Unambiguosly expressing expectations about the content of prokaryotic genomes
Giorgio Gonnella
Unverified — Be the first to reproduce this paper.
ReproduceAbstract
In recent years, the sequencing, assembling and annotation of prokaryotic genomes has become increasingly easy and cheap. Thus it becomes increasingly feasible and interesting to perform comparative genomics analyses of new genomes to those of related organisms. Thereby related organisms can be defined by different criteria, such as taxonomy or phenotype. Expectations regarding the contents of genomes are often expressed in scientific articles describing group of organisms. Evaluating such expectations, when a new genome becomes available, requires analysing the text snippets which express such expectations, extracting the logical elements of the text and enabling a formal expression, more suitable for further automated analyses.
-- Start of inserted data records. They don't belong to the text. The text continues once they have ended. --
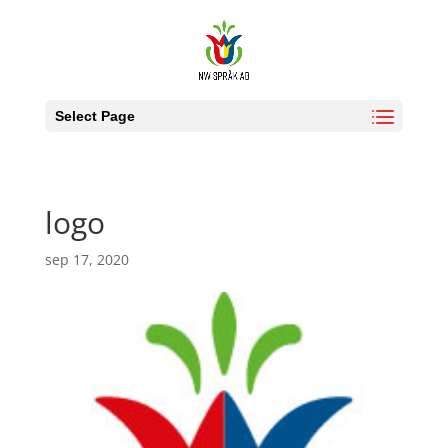
Select Page
logo
sep 17, 2020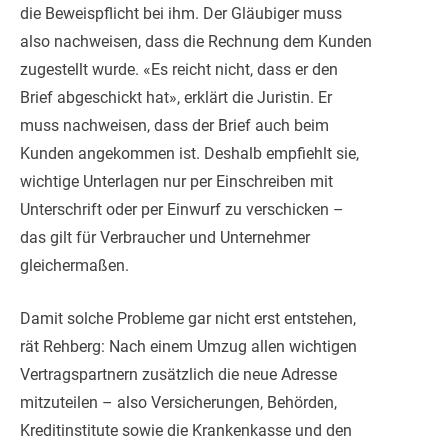
die Beweispflicht bei ihm. Der Gläubiger muss
also nachweisen, dass die Rechnung dem Kunden
zugestellt wurde. «Es reicht nicht, dass er den
Brief abgeschickt hat», erklärt die Juristin. Er
muss nachweisen, dass der Brief auch beim
Kunden angekommen ist. Deshalb empfiehlt sie,
wichtige Unterlagen nur per Einschreiben mit
Unterschrift oder per Einwurf zu verschicken –
das gilt für Verbraucher und Unternehmer
gleichermaßen.
Damit solche Probleme gar nicht erst entstehen,
rät Rehberg: Nach einem Umzug allen wichtigen
Vertragspartnern zusätzlich die neue Adresse
mitzuteilen – also Versicherungen, Behörden,
Kreditinstitute sowie die Krankenkasse und den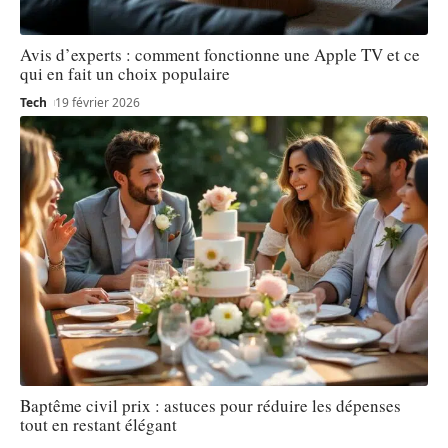
Avis d’experts : comment fonctionne une Apple TV et ce
qui en fait un choix populaire
Tech
19 février 2026
Baptême civil prix : astuces pour réduire les dépenses
tout en restant élégant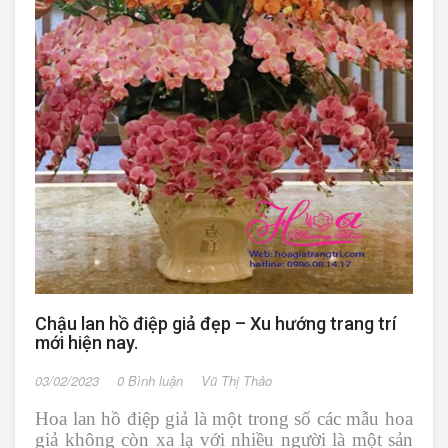
Chậu lan hồ điệp giả đẹp – Xu hướng trang trí
mới hiện nay.
03/02/2023
0 Bình luận
Vũ Thị Thảo
Hoa lan hồ điệp giả là một trong số các mẫu hoa
giả không còn xa lạ với nhiều người là một sản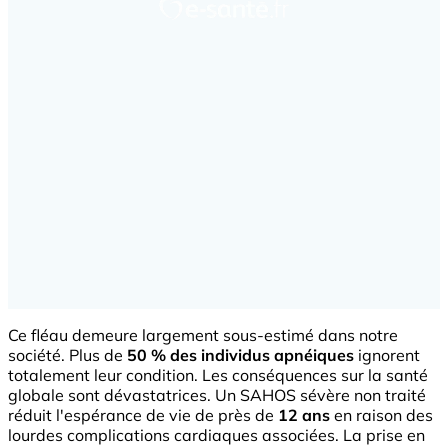
Ce fléau demeure largement sous-estimé dans notre
société. Plus de
50 % des individus apnéiques
ignorent
totalement leur condition. Les conséquences sur la santé
globale sont dévastatrices. Un SAHOS sévère non traité
réduit l'espérance de vie de près de
12 ans
en raison des
lourdes complications cardiaques associées. La prise en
Hereby we present a theoretical framework, alongside practical consideration for expressing expectations about the content of genomes, with the purpose of enabling such comparative genomics analyses. The components of the framework include a system for the definition of groups of organisms, supported by a Prokaryotic Group Types Ontology, a system for the definition of genomic contents, supported by a Prokaryotic Genomic Contents Definition Ontology. Finally we discuss how the combination of these two systems may enable an unambiguous definition of absolute and relative genome content expectation rules.